EXERCISE BRIEF => Of the material below, only the lines from the line containing "(at 314.325 47.625))" down to the line containing "(at 276.225 104.775))" belong in the answer, written out exactly.

[THE DATA]

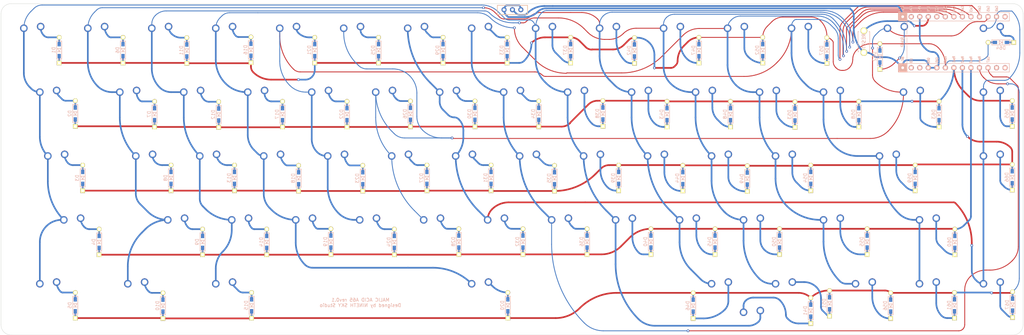
<source format=kicad_pcb>
(kicad_pcb (version 20211014) (generator pcbnew)

  (general
    (thickness 1.6)
  )

  (paper "A3")
  (layers
    (0 "F.Cu" signal)
    (31 "B.Cu" signal)
    (32 "B.Adhes" user "B.Adhesive")
    (33 "F.Adhes" user "F.Adhesive")
    (34 "B.Paste" user)
    (35 "F.Paste" user)
    (36 "B.SilkS" user "B.Silkscreen")
    (37 "F.SilkS" user "F.Silkscreen")
    (38 "B.Mask" user)
    (39 "F.Mask" user)
    (40 "Dwgs.User" user "User.Drawings")
    (41 "Cmts.User" user "User.Comments")
    (42 "Eco1.User" user "User.Eco1")
    (43 "Eco2.User" user "User.Eco2")
    (44 "Edge.Cuts" user)
    (45 "Margin" user)
    (46 "B.CrtYd" user "B.Courtyard")
    (47 "F.CrtYd" user "F.Courtyard")
    (48 "B.Fab" user)
    (49 "F.Fab" user)
  )

  (setup
    (stackup
      (layer "F.SilkS" (type "Top Silk Screen"))
      (layer "F.Paste" (type "Top Solder Paste"))
      (layer "F.Mask" (type "Top Solder Mask") (thickness 0.01))
      (layer "F.Cu" (type "copper") (thickness 0.035))
      (layer "dielectric 1" (type "core") (thickness 1.51) (material "FR4") (epsilon_r 4.5) (loss_tangent 0.02))
      (layer "B.Cu" (type "copper") (thickness 0.035))
      (layer "B.Mask" (type "Bottom Solder Mask") (thickness 0.01))
      (layer "B.Paste" (type "Bottom Solder Paste"))
      (layer "B.SilkS" (type "Bottom Silk Screen"))
      (copper_finish "None")
      (dielectric_constraints no)
    )
    (pad_to_mask_clearance 0)
    (pcbplotparams
      (layerselection 0x00010f0_ffffffff)
      (disableapertmacros false)
      (usegerberextensions false)
      (usegerberattributes false)
      (usegerberadvancedattributes false)
      (creategerberjobfile false)
      (svguseinch false)
      (svgprecision 6)
      (excludeedgelayer true)
      (plotframeref false)
      (viasonmask false)
      (mode 1)
      (useauxorigin false)
      (hpglpennumber 1)
      (hpglpenspeed 20)
      (hpglpendiameter 15.000000)
      (dxfpolygonmode true)
      (dxfimperialunits true)
      (dxfusepcbnewfont true)
      (psnegative false)
      (psa4output false)
      (plotreference true)
      (plotvalue true)
      (plotinvisibletext false)
      (sketchpadsonfab false)
      (subtractmaskfromsilk false)
      (outputformat 1)
      (mirror false)
      (drillshape 0)
      (scaleselection 1)
      (outputdirectory "../A70JCL/")
    )
  )

  (net 0 "")
  (net 1 "Net-(D1-Pad2)")
  (net 2 "Row0")
  (net 3 "Net-(D2-Pad2)")
  (net 4 "Row1")
  (net 5 "Net-(D3-Pad2)")
  (net 6 "Row2")
  (net 7 "Net-(D4-Pad2)")
  (net 8 "Row3")
  (net 9 "Net-(D5-Pad2)")
  (net 10 "Row4")
  (net 11 "Net-(D6-Pad2)")
  (net 12 "Net-(D7-Pad2)")
  (net 13 "Net-(D8-Pad2)")
  (net 14 "Net-(D9-Pad2)")
  (net 15 "Net-(D10-Pad2)")
  (net 16 "Net-(D11-Pad2)")
  (net 17 "Net-(D12-Pad2)")
  (net 18 "Net-(D13-Pad2)")
  (net 19 "Net-(D14-Pad2)")
  (net 20 "Net-(D15-Pad2)")
  (net 21 "Net-(D16-Pad2)")
  (net 22 "Net-(D17-Pad2)")
  (net 23 "Net-(D18-Pad2)")
  (net 24 "Net-(D19-Pad2)")
  (net 25 "Net-(D20-Pad2)")
  (net 26 "Net-(D21-Pad2)")
  (net 27 "Net-(D22-Pad2)")
  (net 28 "Net-(D23-Pad2)")
  (net 29 "Net-(D24-Pad2)")
  (net 30 "Net-(D25-Pad2)")
  (net 31 "Net-(D26-Pad2)")
  (net 32 "Net-(D27-Pad2)")
  (net 33 "Net-(D28-Pad2)")
  (net 34 "Net-(D29-Pad2)")
  (net 35 "Net-(D30-Pad2)")
  (net 36 "Net-(D31-Pad2)")
  (net 37 "Net-(D32-Pad2)")
  (net 38 "Net-(D33-Pad2)")
  (net 39 "Net-(D34-Pad2)")
  (net 40 "Net-(D35-Pad2)")
  (net 41 "Net-(D36-Pad2)")
  (net 42 "Net-(D37-Pad1)")
  (net 43 "Net-(D38-Pad1)")
  (net 44 "Net-(D39-Pad1)")
  (net 45 "Net-(D40-Pad1)")
  (net 46 "Net-(D41-Pad1)")
  (net 47 "Net-(D42-Pad1)")
  (net 48 "Net-(D43-Pad1)")
  (net 49 "Net-(D44-Pad1)")
  (net 50 "Net-(D45-Pad1)")
  (net 51 "Net-(D46-Pad1)")
  (net 52 "Net-(D47-Pad1)")
  (net 53 "Net-(D48-Pad1)")
  (net 54 "Net-(D49-Pad1)")
  (net 55 "Net-(D50-Pad1)")
  (net 56 "Net-(D51-Pad1)")
  (net 57 "Net-(D52-Pad1)")
  (net 58 "Net-(D53-Pad1)")
  (net 59 "Net-(D54-Pad1)")
  (net 60 "Net-(D55-Pad1)")
  (net 61 "Net-(D56-Pad1)")
  (net 62 "Net-(D57-Pad1)")
  (net 63 "Net-(D58-Pad1)")
  (net 64 "Net-(D59-Pad1)")
  (net 65 "Net-(D60-Pad1)")
  (net 66 "Net-(D61-Pad1)")
  (net 67 "Net-(D62-Pad1)")
  (net 68 "Net-(D63-Pad1)")
  (net 69 "Net-(D64-Pad1)")
  (net 70 "Net-(D65-Pad1)")
  (net 71 "Net-(D66-Pad1)")
  (net 72 "Net-(D67-Pad1)")
  (net 73 "GND")
  (net 74 "Bat+")
  (net 75 "Col0")
  (net 76 "Col1")
  (net 77 "Col2")
  (net 78 "Col3")
  (net 79 "Col4")
  (net 80 "Col5")
  (net 81 "Col6")
  (net 82 "Col7")
  (net 83 "Reset")
  (net 84 "unconnected-(U1-Pad1)")
  (net 85 "unconnected-(U1-Pad2)")
  (net 86 "unconnected-(U1-Pad11)")
  (net 87 "unconnected-(U1-Pad12)")
  (net 88 "unconnected-(U1-Pad13)")
  (net 89 "VCC")
  (net 90 "unconnected-(U1-Pad24)")

  (footprint "Alps_Only:ALPS-1U" (layer "F.Cu") (at 57.15 47.625))

  (footprint "Alps_Only:ALPS-1.25U" (layer "F.Cu") (at 59.53125 104.775))

  (footprint "Alps_Only:ALPS-1.5U" (layer "F.Cu") (at 85.725 104.775))

  (footprint "Alps_Only:ALPS-1U" (layer "F.Cu") (at 47.625 28.575))

  (footprint "Alps_Only:ALPS-1.75U" (layer "F.Cu") (at 35.71875 66.675))

  (footprint "Alps_Only:ALPS-1.5U" (layer "F.Cu") (at 33.3375 104.775))

  (footprint "Alps_Only:ALPS-1U" (layer "F.Cu") (at 28.575 28.575))

  (footprint "Alps_Only:ALPS-1.5U" (layer "F.Cu") (at 33.3375 47.625))

  (footprint "Alps_Only:ALPS-2.25U" (layer "F.Cu") (at 40.48125 85.725))

  (footprint "Alps_Only:ALPS-1U" (layer "F.Cu") (at 71.4375 85.725))

  (footprint "Alps_Only:ALPS-1U" (layer "F.Cu") (at 61.9125 66.675))

  (footprint "Alps_Only:ALPS-1U" (layer "F.Cu") (at 76.2 47.625))

  (footprint "Alps_Only:ALPS-1U" (layer "F.Cu") (at 66.675 28.575))

  (footprint "Alps_Only:ALPS-1U" (layer "F.Cu") (at 80.9625 66.675))

  (footprint "Alps_Only:ALPS-1U" (layer "F.Cu") (at 90.4875 85.725))

  (footprint "Alps_Only:ALPS-1U" (layer "F.Cu") (at 95.25 47.625))

  (footprint "Alps_Only:ALPS-1U" (layer "F.Cu") (at 109.5375 85.725))

  (footprint "Alps_Only:ALPS-1U" (layer "F.Cu") (at 85.725 28.575))

  (footprint "Alps_Only:ALPS-1U" (layer "F.Cu") (at 100.0125 66.675))

  (footprint "Alps_Only:ALPS-6.5U" (layer "F.Cu") (at 161.925 104.775))

  (footprint "Alps_Only:ALPS-1U" (layer "F.Cu") (at 114.3 47.625))

  (footprint "Alps_Only:ALPS-1U" (layer "F.Cu") (at 104.775 28.575))

  (footprint "Alps_Only:ALPS-1U" (layer "F.Cu") (at 166.6875 85.725))

  (footprint "Alps_Only:ALPS-1U" (layer "F.Cu") (at 119.0625 66.675))

  (footprint "Alps_Only:ALPS-1U" (layer "F.Cu") (at 133.35 47.625))

  (footprint "Alps_Only:ALPS-1U" (layer "F.Cu") (at 147.6375 85.725))

  (footprint "Alps_Only:ALPS-1U" (layer "F.Cu") (at 152.4 47.625))

  (footprint "Alps_Only:ALPS-1U" (layer "F.Cu") (at 157.1625 66.675))

  (footprint "Alps_Only:ALPS-1U" (layer "F.Cu") (at 123.825 28.575))

  (footprint "Alps_Only:ALPS-1U" (layer "F.Cu") (at 128.5875 85.725))

  (footprint "Alps_Only:ALPS-1U" (layer "F.Cu") (at 138.1125 66.675))

  (footprint "Alps_Only:ALPS-1U" (layer "F.Cu") (at 142.875 28.575))

  (footprint "Alps_Only:ALPS-1U" (layer "F.Cu") (at 195.2625 66.675))

  (footprint "Alps_Only:ALPS-1U" (layer "F.Cu") (at 185.7375 85.725))

  (footprint "Alps_Only:ALPS-1U" (layer "F.Cu") (at 200.025 28.575))

  (footprint "Alps_Only:ALPS-1U" (layer "F.Cu") (at 209.55 47.625))

  (footprint "Alps_Only:ALPS-1U" (layer "F.Cu") (at 180.975 28.575))

  (footprint "Alps_Only:ALPS-1U" (layer "F.Cu") (at 176.2125 66.675))

  (footprint "Alps_Only:ALPS-1U" (layer "F.Cu") (at 223.8375 85.725))

  (footprint "Alps_Only:ALPS-1U" (layer "F.Cu") (at 161.925 28.575))

  (footprint "Alps_Only:ALPS-1U" (layer "F.Cu") (at 204.7875 85.725))

  (footprint "Alps_Only:ALPS-1U" (layer "F.Cu") (at 171.45 47.625))

  (footprint "Alps_Only:ALPS-1U" (layer "F.Cu") (at 214.3125 66.675))

  (footprint "Alps_Only:ALPS-1U" (layer "F.Cu") (at 190.5 47.625))

  (footprint "Alps_Only:ALPS-1.5U" (layer "F.Cu") (at 266.7 85.725))

  (footprint "Alps_Only:ALPS-1U" (layer "F.Cu") (at 238.125 28.575))

  (footprint "Alps_Only:ALPS-1U" (layer "F.Cu") (at 242.8875 85.725))

  (footprint "Alps_Only:ALPS-1U" (layer "F.Cu") (at 228.6 47.625))

  (footprint "Alps_Only:ALPS-1U" (layer "F.Cu") (at 233.3625 66.675))

  (footprint "Alps_Only:ALPS-2.25U" (layer "F.Cu") (at 283.36875 66.675))

  (footprint "Alps_Only:ALPS-1U" (layer "F.Cu") (at 247.65 47.625))

  (footprint "Alps_Only:ALPS-1U" (layer "F.Cu") (at 257.175 28.575))

  (footprint "Alps_Only:ALPS-1U" (layer "F.Cu") (at 219.075 28.575))

  (footprint "Alps_Only:ALPS-1U" (layer "F.Cu") (at 252.4125 66.675))

  (footprint "Alps_Only:ALPS-1U" (layer "F.Cu") (at 266.7 47.625))

  (footprint "Alps_Only:ALPS-1U" (layer "F.Cu") (at 314.325 28.575))

  (footprint "Alps_Only:ALPS-1U" (layer "F.Cu") (at 314.325 47.625))

  (footprint "Alps_Only:ALPS-1U" (layer "F.Cu") (at 314.325 66.675))

  (footprint "Alps_Only:ALPS-1U" (layer "F.Cu") (at 295.275 85.725))

  (footprint "Alps_Only:ALPS-2U" (layer "F.Cu") (at 285.75 28.575))

  (footprint "Alps_Only:ALPS-1U" (layer "F.Cu") (at 276.225 104.775))

  (footprint "Alps_Only:ALPS-1U" (layer "F.Cu") (at 314.325 104.775))

  (footprint "Alps_Only:ALPS-1U" (layer "F.Cu") (at 295.275 104.775))

  (footprint "Alps_Only:ALPS-2U" (layer "F.Cu") (at 242.8875 104.775 180))

  (footprint "Alps_Only:ALPS-1U" (layer "F.Cu") (at 233.3625 104.775))

  (footprint "kbd_Parts:Diode_TH_SMD" (layer "F.Cu") (at 227.1 31.125 90))

  (footprint "kbd_Parts:Diode_TH_SMD" (layer "F.Cu") (at 65 50.2 90))

  (footprint "kbd_Parts:Diode_TH_SMD" (layer "F.Cu") (at 84.1 50.3 90))

  (footprint "kbd_Parts:Diode_TH_SMD" (layer "F.Cu") (at 98.4 88.3 90))

  (footprint "kbd_Parts:Micon_BMP_GL" (layer "F.Cu") (at 304.8 28.7 90))

  (footprint "kbd_Parts:Diode_TH_SMD" (layer "F.Cu") (at 155.6 88.2 90))

  (footprint "kbd_Parts:Diode_TH_SMD" (layer "F.Cu")
    (tedit 61437572) (tstamp 1ce8e77b-b7cb-473c-b1b1-7b7db880ad33)
    (at 198.5 50 90)
    (descr "Resitance 3 pas")
    (tags "R")
    (property "Sheetfile" "A65.kicad_sch")
    (property "Sheetname" "")
    (path "/00000000-0000-0000-0000-000060c8efe9")
    (autoplace_cost180 10)
    (attr smd)
    (fp_text reference "D38" (at 0 -1.63 90) (layer "B.SilkS")
      (effects (font (size 1 1) (thickness 0.125)) (justify mirror))
      (tstamp 3b66bd4b-edc0-4ded-9c50-6bc013f5cbe0)
    )
    (fp_text value "D" (at -0.55 0 90) (layer "F.Fab") hide
      (effects (font (size 0.5 0.5) (thickness 0.125)))
      (tstamp f86cd7d1-a2b9-4cb4-b191-3abb4dd3088e)
    )
    (fp_line (start -0.4 0) (end 0.5 -0.5) (layer "B.SilkS") (width 0.15) (tstamp 19a393f6-78f2-427d-aa0b-83cf
... [341562 chars truncated]
</source>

[/THE DATA]

TASK ANSWER =>
  (footprint "Alps_Only:ALPS-1U" (layer "F.Cu") (at 314.325 47.625))

  (footprint "Alps_Only:ALPS-1U" (layer "F.Cu") (at 314.325 66.675))

  (footprint "Alps_Only:ALPS-1U" (layer "F.Cu") (at 295.275 85.725))

  (footprint "Alps_Only:ALPS-2U" (layer "F.Cu") (at 285.75 28.575))

  (footprint "Alps_Only:ALPS-1U" (layer "F.Cu") (at 276.225 104.775))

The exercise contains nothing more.